# PROBLEM TO SOLVE
Below are some records. Say how many of their lines include the string "long", giving only the number.

(Stored items)
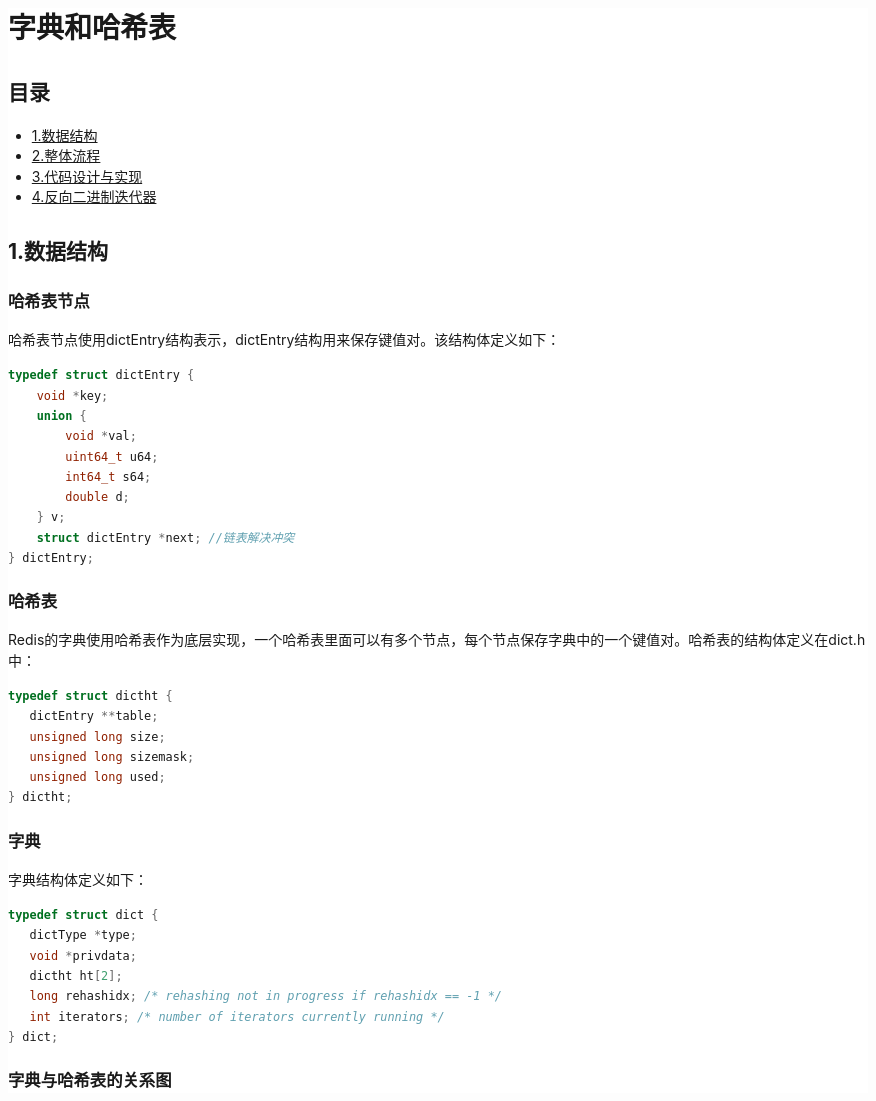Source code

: # 字典和哈希表

## 目录
- [1.数据结构](#1)
- [2.整体流程](#2)
- [3.代码设计与实现](#3)
- [4.反向二进制迭代器](#4)

<h2 id="1">1.数据结构</h2>

### 哈希表节点

哈希表节点使用dictEntry结构表示，dictEntry结构用来保存键值对。该结构体定义如下：

```c
typedef struct dictEntry {
    void *key;
    union {
        void *val;
        uint64_t u64;
        int64_t s64;
        double d;
    } v;
    struct dictEntry *next; //链表解决冲突
} dictEntry;
```
### 哈希表

Redis的字典使用哈希表作为底层实现，一个哈希表里面可以有多个节点，每个节点保存字典中的一个键值对。哈希表的结构体定义在dict.h中：
 
 ```c
 typedef struct dictht {
    dictEntry **table;
    unsigned long size;
    unsigned long sizemask;
    unsigned long used;
} dictht;
```
### 字典

字典结构体定义如下：
 
 ```c
 typedef struct dict {
    dictType *type;
    void *privdata;
    dictht ht[2];
    long rehashidx; /* rehashing not in progress if rehashidx == -1 */
    int iterators; /* number of iterators currently running */
} dict;
```
### 字典与哈希表的关系图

# OUTPUT FOR THIS EXERCISE
4